WORK INSTRUCTION | Please set down the whole listing again, precisely.

SOURCE DATA |
•••••

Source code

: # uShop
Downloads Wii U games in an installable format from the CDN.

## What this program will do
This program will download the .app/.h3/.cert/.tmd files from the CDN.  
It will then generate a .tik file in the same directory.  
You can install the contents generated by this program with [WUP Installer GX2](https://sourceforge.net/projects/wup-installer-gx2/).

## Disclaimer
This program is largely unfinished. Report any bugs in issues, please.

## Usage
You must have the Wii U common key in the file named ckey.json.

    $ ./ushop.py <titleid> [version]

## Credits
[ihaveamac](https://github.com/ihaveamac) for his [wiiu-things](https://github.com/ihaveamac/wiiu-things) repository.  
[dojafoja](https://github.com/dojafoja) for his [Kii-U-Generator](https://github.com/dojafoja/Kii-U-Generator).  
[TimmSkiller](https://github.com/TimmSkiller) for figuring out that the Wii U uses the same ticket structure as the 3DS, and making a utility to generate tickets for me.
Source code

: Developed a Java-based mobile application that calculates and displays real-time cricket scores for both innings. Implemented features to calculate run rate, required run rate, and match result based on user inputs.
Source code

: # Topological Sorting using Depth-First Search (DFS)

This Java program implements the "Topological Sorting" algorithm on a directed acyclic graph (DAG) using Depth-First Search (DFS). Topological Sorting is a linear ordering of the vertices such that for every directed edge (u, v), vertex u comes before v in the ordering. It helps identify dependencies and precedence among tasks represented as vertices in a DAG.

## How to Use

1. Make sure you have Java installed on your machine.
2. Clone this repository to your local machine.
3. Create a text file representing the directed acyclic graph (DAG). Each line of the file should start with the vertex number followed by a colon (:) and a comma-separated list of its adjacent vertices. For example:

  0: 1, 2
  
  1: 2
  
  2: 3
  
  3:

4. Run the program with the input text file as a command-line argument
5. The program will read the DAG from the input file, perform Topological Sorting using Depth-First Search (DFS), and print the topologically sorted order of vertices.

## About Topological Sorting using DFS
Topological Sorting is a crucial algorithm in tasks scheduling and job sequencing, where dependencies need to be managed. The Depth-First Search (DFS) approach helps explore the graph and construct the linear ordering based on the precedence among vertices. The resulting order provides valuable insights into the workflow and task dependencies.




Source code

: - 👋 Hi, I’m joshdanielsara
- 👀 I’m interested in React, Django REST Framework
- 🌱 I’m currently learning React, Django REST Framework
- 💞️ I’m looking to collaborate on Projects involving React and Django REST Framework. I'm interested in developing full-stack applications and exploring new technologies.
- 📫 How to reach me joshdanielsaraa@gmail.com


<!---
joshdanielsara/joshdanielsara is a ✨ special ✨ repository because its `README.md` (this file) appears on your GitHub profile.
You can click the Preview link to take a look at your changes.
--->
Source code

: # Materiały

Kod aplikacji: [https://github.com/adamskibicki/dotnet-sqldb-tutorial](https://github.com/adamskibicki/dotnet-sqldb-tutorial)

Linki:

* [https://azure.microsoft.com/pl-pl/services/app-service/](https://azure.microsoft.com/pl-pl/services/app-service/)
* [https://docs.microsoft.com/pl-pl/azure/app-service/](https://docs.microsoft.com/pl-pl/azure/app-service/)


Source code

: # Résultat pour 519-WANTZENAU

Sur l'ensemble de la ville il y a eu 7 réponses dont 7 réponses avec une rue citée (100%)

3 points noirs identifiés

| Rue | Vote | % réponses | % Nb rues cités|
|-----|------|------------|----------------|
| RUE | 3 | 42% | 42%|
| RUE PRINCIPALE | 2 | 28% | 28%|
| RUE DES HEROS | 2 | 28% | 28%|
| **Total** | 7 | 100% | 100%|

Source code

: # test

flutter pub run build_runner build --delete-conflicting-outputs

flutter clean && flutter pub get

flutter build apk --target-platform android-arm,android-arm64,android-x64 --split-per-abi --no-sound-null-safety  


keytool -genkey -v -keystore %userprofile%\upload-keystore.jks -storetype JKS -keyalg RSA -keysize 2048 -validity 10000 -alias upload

•••••

EXERCISE RESULT |
Source code

: # uShop
Downloads Wii U games in an installable format from the CDN.

## What this program will do
This program will download the .app/.h3/.cert/.tmd files from the CDN.  
It will then generate a .tik file in the same directory.  
You can install the contents generated by this program with [WUP Installer GX2](https://sourceforge.net/projects/wup-installer-gx2/).

## Disclaimer
This program is largely unfinished. Report any bugs in issues, please.

## Usage
You must have the Wii U common key in the file named ckey.json.

    $ ./ushop.py <titleid> [version]

## Credits
[ihaveamac](https://github.com/ihaveamac) for his [wiiu-things](https://github.com/ihaveamac/wiiu-things) repository.  
[dojafoja](https://github.com/dojafoja) for his [Kii-U-Generator](https://github.com/dojafoja/Kii-U-Generator).  
[TimmSkiller](https://github.com/TimmSkiller) for figuring out that the Wii U uses the same ticket structure as the 3DS, and making a utility to generate tickets for me.
Source code

: Developed a Java-based mobile application that calculates and displays real-time cricket scores for both innings. Implemented features to calculate run rate, required run rate, and match result based on user inputs.
Source code

: # Topological Sorting using Depth-First Search (DFS)

This Java program implements the "Topological Sorting" algorithm on a directed acyclic graph (DAG) using Depth-First Search (DFS). Topological Sorting is a linear ordering of the vertices such that for every directed edge (u, v), vertex u comes before v in the ordering. It helps identify dependencies and precedence among tasks represented as vertices in a DAG.

## How to Use

1. Make sure you have Java installed on your machine.
2. Clone this repository to your local machine.
3. Create a text file representing the directed acyclic graph (DAG). Each line of the file should start with the vertex number followed by a colon (:) and a comma-separated list of its adjacent vertices. For example:

  0: 1, 2
  
  1: 2
  
  2: 3
  
  3:

4. Run the program with the input text file as a command-line argument
5. The program will read the DAG from the input file, perform Topological Sorting using Depth-First Search (DFS), and print the topologically sorted order of vertices.

## About Topological Sorting using DFS
Topological Sorting is a crucial algorithm in tasks scheduling and job sequencing, where dependencies need to be managed. The Depth-First Search (DFS) approach helps explore the graph and construct the linear ordering based on the precedence among vertices. The resulting order provides valuable insights into the workflow and task dependencies.




Source code

: - 👋 Hi, I’m joshdanielsara
- 👀 I’m interested in React, Django REST Framework
- 🌱 I’m currently learning React, Django REST Framework
- 💞️ I’m looking to collaborate on Projects involving React and Django REST Framework. I'm interested in developing full-stack applications and exploring new technologies.
- 📫 How to reach me joshdanielsaraa@gmail.com


<!---
joshdanielsara/joshdanielsara is a ✨ special ✨ repository because its `README.md` (this file) appears on your GitHub profile.
You can click the Preview link to take a look at your changes.
--->
Source code

: # Materiały

Kod aplikacji: [https://github.com/adamskibicki/dotnet-sqldb-tutorial](https://github.com/adamskibicki/dotnet-sqldb-tutorial)

Linki:

* [https://azure.microsoft.com/pl-pl/services/app-service/](https://azure.microsoft.com/pl-pl/services/app-service/)
* [https://docs.microsoft.com/pl-pl/azure/app-service/](https://docs.microsoft.com/pl-pl/azure/app-service/)


Source code

: # Résultat pour 519-WANTZENAU

Sur l'ensemble de la ville il y a eu 7 réponses dont 7 réponses avec une rue citée (100%)

3 points noirs identifiés

| Rue | Vote | % réponses | % Nb rues cités|
|-----|------|------------|----------------|
| RUE | 3 | 42% | 42%|
| RUE PRINCIPALE | 2 | 28% | 28%|
| RUE DES HEROS | 2 | 28% | 28%|
| **Total** | 7 | 100% | 100%|

Source code

: # test

flutter pub run build_runner build --delete-conflicting-outputs

flutter clean && flutter pub get

flutter build apk --target-platform android-arm,android-arm64,android-x64 --split-per-abi --no-sound-null-safety  


keytool -genkey -v -keystore %userprofile%\upload-keystore.jks -storetype JKS -keyalg RSA -keysize 2048 -validity 10000 -alias upload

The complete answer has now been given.